Machine-readable electronics designs:
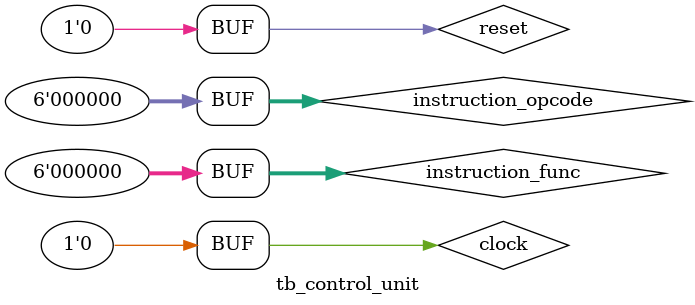
<source format=v>
`timescale 1ns / 1ps


module tb_control_unit;

	// Inputs
	reg clock;
	reg [5:0] instruction_opcode;
	reg [5:0] instruction_func;
	reg reset;

	// Outputs
	wire register_destination;
	wire branch;
	wire memory_to_register;
	wire [5:0] alu_func;
	wire memory_write;
	wire alu_source;
	wire register_write;
	wire jump;
	wire shift_swap;

	// Instantiate the Unit Under Test (UUT)
	control_unit uut (
		.clock(clock), 
		.instruction_opcode(instruction_opcode), 
		.instruction_func(instruction_func), 
		.reset(reset), 
		.register_destination(register_destination), 
		.branch(branch), 
		.memory_to_register(memory_to_register), 
		.alu_func(alu_func), 
		.memory_write(memory_write), 
		.alu_source(alu_source), 
		.register_write(register_write), 
		.jump(jump), 
		.shift_swap(shift_swap)
	);

	initial begin
		// Initialize Inputs
		clock = 0;
		instruction_opcode = 0;
		instruction_func = 0;
		reset = 0;

		// Wait 100 ns for global reset to finish
		#100;
        
		// Add stimulus here

	end
      
endmodule


</source>
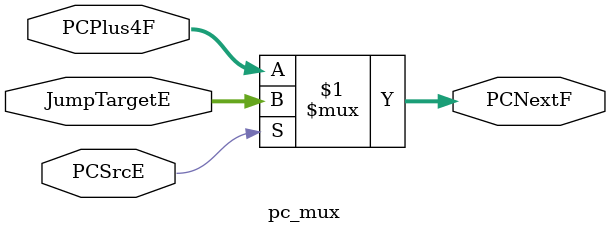
<source format=v>
module pc_mux (
    input  [31:0] PCPlus4F,
    input  [31:0] JumpTargetE,
    input         PCSrcE,
    output [31:0] PCNextF
);

    assign PCNextF = PCSrcE ? JumpTargetE : PCPlus4F;

endmodule


</source>
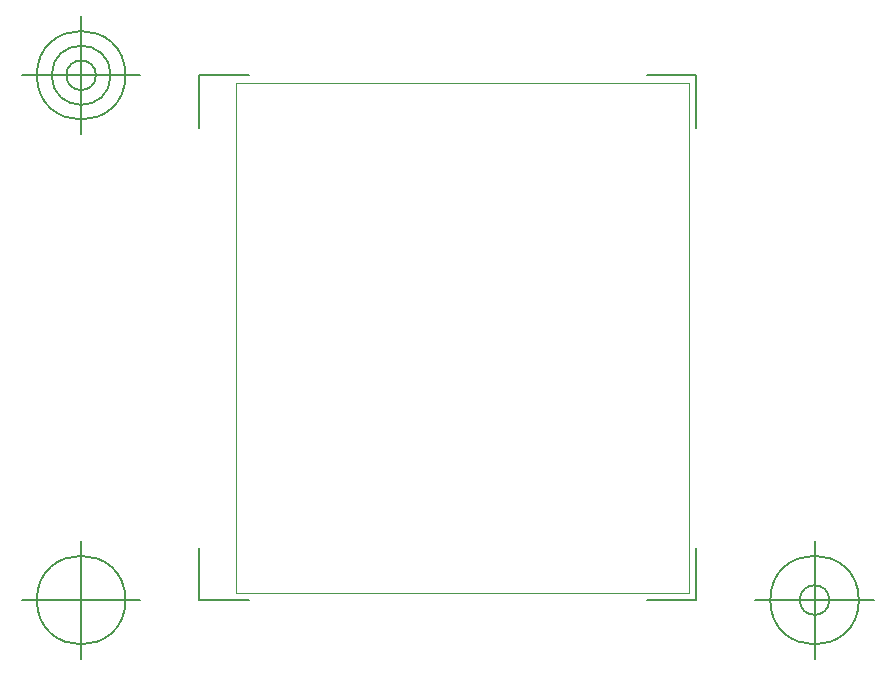
<source format=gbr>
G04 Generated by Ultiboard 11.0 *
%FSLAX25Y25*%
%MOIN*%

%ADD10C,0.00004*%
%ADD11C,0.00500*%


G04 ColorRGB 00FFFF for the following layer *
%LNBoard Outline*%
%LPD*%
%FSLAX25Y25*%
%MOIN*%
G54D10*
X1000Y9000D02*
X152000Y9000D01*
X152000Y9000D02*
X152000Y179000D01*
X152000Y179000D02*
X1000Y179000D01*
X1000Y179000D02*
X1000Y9000D01*
G54D11*
X-11262Y6531D02*
X-11262Y24025D01*
X-11262Y6531D02*
X5311Y6531D01*
X154469Y6531D02*
X137895Y6531D01*
X154469Y6531D02*
X154469Y24025D01*
X154469Y181469D02*
X154469Y163975D01*
X154469Y181469D02*
X137895Y181469D01*
X-11262Y181469D02*
X5311Y181469D01*
X-11262Y181469D02*
X-11262Y163975D01*
X-30948Y6531D02*
X-70318Y6531D01*
X-50633Y-13154D02*
X-50633Y26217D01*
X-65396Y6531D02*
G75*
D01*
G02X-65396Y6531I14764J0*
G01*
X174154Y6531D02*
X213524Y6531D01*
X193839Y-13154D02*
X193839Y26217D01*
X179075Y6531D02*
G75*
D01*
G02X179075Y6531I14764J0*
G01*
X188917Y6531D02*
G75*
D01*
G02X188917Y6531I4921J0*
G01*
X-30948Y181469D02*
X-70318Y181469D01*
X-50633Y161783D02*
X-50633Y201154D01*
X-65396Y181469D02*
G75*
D01*
G02X-65396Y181469I14764J0*
G01*
X-60475Y181469D02*
G75*
D01*
G02X-60475Y181469I9843J0*
G01*
X-55554Y181469D02*
G75*
D01*
G02X-55554Y181469I4921J0*
G01*

M00*

</source>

> [Task objective] The entries above are to be restated verbatim, with no pictures carried over.

> [Task solution]
<source format=v>
`timescale 1ns / 1ps


module tb_control_unit;

	// Inputs
	reg clock;
	reg [5:0] instruction_opcode;
	reg [5:0] instruction_func;
	reg reset;

	// Outputs
	wire register_destination;
	wire branch;
	wire memory_to_register;
	wire [5:0] alu_func;
	wire memory_write;
	wire alu_source;
	wire register_write;
	wire jump;
	wire shift_swap;

	// Instantiate the Unit Under Test (UUT)
	control_unit uut (
		.clock(clock), 
		.instruction_opcode(instruction_opcode), 
		.instruction_func(instruction_func), 
		.reset(reset), 
		.register_destination(register_destination), 
		.branch(branch), 
		.memory_to_register(memory_to_register), 
		.alu_func(alu_func), 
		.memory_write(memory_write), 
		.alu_source(alu_source), 
		.register_write(register_write), 
		.jump(jump), 
		.shift_swap(shift_swap)
	);

	initial begin
		// Initialize Inputs
		clock = 0;
		instruction_opcode = 0;
		instruction_func = 0;
		reset = 0;

		// Wait 100 ns for global reset to finish
		#100;
        
		// Add stimulus here

	end
      
endmodule


</source>
<source format=v>
module pc_mux (
    input  [31:0] PCPlus4F,
    input  [31:0] JumpTargetE,
    input         PCSrcE,
    output [31:0] PCNextF
);

    assign PCNextF = PCSrcE ? JumpTargetE : PCPlus4F;

endmodule


</source>
<source format=gbr>
G04 Generated by Ultiboard 11.0 *
%FSLAX25Y25*%
%MOIN*%

%ADD10C,0.00004*%
%ADD11C,0.00500*%


G04 ColorRGB 00FFFF for the following layer *
%LNBoard Outline*%
%LPD*%
%FSLAX25Y25*%
%MOIN*%
G54D10*
X1000Y9000D02*
X152000Y9000D01*
X152000Y9000D02*
X152000Y179000D01*
X152000Y179000D02*
X1000Y179000D01*
X1000Y179000D02*
X1000Y9000D01*
G54D11*
X-11262Y6531D02*
X-11262Y24025D01*
X-11262Y6531D02*
X5311Y6531D01*
X154469Y6531D02*
X137895Y6531D01*
X154469Y6531D02*
X154469Y24025D01*
X154469Y181469D02*
X154469Y163975D01*
X154469Y181469D02*
X137895Y181469D01*
X-11262Y181469D02*
X5311Y181469D01*
X-11262Y181469D02*
X-11262Y163975D01*
X-30948Y6531D02*
X-70318Y6531D01*
X-50633Y-13154D02*
X-50633Y26217D01*
X-65396Y6531D02*
G75*
D01*
G02X-65396Y6531I14764J0*
G01*
X174154Y6531D02*
X213524Y6531D01*
X193839Y-13154D02*
X193839Y26217D01*
X179075Y6531D02*
G75*
D01*
G02X179075Y6531I14764J0*
G01*
X188917Y6531D02*
G75*
D01*
G02X188917Y6531I4921J0*
G01*
X-30948Y181469D02*
X-70318Y181469D01*
X-50633Y161783D02*
X-50633Y201154D01*
X-65396Y181469D02*
G75*
D01*
G02X-65396Y181469I14764J0*
G01*
X-60475Y181469D02*
G75*
D01*
G02X-60475Y181469I9843J0*
G01*
X-55554Y181469D02*
G75*
D01*
G02X-55554Y181469I4921J0*
G01*

M00*

</source>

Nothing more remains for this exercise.